**WHAT TO PRODUCE**
If a line in the entries contains the word "linejoin", list it.

(Collected data)
= = = = =

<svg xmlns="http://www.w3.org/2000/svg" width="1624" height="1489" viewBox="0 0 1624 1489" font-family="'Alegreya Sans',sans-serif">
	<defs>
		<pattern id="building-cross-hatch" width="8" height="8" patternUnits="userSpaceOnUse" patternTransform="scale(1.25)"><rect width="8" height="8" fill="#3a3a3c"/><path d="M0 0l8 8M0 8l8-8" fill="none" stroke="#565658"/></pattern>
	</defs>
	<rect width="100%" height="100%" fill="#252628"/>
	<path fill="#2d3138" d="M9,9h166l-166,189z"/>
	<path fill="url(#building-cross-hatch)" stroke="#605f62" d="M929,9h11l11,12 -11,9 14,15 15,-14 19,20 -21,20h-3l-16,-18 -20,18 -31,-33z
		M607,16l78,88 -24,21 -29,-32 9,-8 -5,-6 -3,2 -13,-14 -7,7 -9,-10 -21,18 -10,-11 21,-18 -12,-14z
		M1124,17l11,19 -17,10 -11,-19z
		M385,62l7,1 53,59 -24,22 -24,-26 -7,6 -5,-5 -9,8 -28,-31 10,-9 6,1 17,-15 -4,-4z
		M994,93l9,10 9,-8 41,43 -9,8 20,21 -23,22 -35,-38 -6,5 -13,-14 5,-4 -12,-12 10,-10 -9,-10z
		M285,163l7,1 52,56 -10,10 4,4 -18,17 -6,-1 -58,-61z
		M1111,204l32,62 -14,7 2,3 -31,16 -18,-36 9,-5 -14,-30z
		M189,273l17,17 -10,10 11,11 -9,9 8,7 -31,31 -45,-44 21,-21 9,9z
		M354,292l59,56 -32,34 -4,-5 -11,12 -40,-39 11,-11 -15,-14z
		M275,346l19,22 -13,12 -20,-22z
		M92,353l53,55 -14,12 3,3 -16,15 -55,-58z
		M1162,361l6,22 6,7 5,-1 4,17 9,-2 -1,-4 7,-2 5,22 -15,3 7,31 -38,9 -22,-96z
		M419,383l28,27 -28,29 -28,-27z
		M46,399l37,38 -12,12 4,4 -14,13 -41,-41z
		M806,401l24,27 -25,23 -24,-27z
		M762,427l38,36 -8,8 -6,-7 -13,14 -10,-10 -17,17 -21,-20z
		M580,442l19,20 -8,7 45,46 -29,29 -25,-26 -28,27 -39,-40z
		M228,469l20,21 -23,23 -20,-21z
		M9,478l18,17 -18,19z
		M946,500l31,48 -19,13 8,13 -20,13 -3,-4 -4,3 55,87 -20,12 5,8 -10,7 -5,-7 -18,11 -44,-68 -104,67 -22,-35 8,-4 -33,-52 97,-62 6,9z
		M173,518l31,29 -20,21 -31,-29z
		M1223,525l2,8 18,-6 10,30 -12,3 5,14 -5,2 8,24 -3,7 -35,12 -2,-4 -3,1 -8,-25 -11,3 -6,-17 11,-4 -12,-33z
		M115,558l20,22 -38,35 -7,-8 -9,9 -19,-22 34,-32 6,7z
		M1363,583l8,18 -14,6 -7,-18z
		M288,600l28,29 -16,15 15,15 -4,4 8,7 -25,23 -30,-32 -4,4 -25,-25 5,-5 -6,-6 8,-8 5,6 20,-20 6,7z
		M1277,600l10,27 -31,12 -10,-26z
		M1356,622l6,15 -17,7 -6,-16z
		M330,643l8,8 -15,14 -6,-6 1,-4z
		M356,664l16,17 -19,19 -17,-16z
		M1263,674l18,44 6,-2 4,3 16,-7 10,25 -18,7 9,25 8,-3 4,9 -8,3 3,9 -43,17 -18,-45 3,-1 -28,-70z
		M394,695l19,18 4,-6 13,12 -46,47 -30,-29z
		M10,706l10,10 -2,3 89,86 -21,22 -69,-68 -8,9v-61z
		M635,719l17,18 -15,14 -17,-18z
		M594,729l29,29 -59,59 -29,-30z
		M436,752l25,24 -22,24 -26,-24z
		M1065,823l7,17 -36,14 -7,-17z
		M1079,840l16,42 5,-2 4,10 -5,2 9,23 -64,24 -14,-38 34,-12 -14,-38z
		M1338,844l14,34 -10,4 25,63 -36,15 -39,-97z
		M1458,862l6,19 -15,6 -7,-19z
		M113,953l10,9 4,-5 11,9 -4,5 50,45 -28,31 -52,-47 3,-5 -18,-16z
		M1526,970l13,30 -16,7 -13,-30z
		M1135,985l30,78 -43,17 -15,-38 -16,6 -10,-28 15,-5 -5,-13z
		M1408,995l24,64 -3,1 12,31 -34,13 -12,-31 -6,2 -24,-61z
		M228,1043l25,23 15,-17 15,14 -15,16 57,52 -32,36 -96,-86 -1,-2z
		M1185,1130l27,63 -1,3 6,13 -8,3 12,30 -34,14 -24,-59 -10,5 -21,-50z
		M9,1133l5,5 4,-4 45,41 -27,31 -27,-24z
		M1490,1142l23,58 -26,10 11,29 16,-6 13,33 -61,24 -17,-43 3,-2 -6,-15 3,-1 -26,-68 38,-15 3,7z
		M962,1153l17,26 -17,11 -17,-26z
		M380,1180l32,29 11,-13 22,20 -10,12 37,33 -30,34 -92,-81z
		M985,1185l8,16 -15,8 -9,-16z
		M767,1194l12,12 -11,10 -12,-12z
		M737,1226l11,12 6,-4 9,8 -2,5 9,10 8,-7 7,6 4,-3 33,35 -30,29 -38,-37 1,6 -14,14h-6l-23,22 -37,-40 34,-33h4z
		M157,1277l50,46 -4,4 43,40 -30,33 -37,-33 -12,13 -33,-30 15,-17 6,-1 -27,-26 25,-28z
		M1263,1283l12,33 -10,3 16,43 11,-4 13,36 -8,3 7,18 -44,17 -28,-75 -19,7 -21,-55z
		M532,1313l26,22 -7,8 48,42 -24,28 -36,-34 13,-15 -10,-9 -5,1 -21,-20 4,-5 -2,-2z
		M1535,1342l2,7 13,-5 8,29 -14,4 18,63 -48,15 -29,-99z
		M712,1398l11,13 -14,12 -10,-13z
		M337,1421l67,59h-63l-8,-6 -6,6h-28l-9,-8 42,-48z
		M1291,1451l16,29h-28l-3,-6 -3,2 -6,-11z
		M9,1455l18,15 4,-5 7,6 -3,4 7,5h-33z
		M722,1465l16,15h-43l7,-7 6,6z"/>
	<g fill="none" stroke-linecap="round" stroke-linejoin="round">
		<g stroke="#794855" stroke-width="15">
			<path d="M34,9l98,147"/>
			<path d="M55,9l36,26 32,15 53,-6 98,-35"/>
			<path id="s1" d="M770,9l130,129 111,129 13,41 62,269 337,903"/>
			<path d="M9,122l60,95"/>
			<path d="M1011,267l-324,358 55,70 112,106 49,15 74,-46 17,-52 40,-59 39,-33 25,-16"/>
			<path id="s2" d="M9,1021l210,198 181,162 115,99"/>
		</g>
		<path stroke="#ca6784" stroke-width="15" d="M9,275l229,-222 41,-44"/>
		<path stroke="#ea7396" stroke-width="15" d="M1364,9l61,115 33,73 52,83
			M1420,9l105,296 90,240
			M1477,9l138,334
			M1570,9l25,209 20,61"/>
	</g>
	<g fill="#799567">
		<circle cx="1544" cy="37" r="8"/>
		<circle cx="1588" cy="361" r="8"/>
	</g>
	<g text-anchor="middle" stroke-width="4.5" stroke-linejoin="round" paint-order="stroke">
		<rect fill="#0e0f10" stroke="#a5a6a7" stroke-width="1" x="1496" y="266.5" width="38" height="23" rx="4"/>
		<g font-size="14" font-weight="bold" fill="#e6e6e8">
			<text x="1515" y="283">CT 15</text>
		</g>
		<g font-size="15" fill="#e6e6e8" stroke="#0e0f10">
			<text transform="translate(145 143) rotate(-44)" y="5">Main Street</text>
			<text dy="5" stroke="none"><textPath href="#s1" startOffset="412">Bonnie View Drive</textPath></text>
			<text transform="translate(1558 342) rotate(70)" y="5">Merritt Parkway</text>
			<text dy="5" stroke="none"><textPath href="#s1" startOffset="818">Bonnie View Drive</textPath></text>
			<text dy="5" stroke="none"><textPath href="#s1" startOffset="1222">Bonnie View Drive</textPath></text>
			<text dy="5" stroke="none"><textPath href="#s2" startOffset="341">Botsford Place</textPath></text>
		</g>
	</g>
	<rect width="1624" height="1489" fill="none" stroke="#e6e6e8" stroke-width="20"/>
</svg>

= = = = =

**RESULT FOR THIS EXERCISE**
	<g fill="none" stroke-linecap="round" stroke-linejoin="round">
	<g text-anchor="middle" stroke-width="4.5" stroke-linejoin="round" paint-order="stroke">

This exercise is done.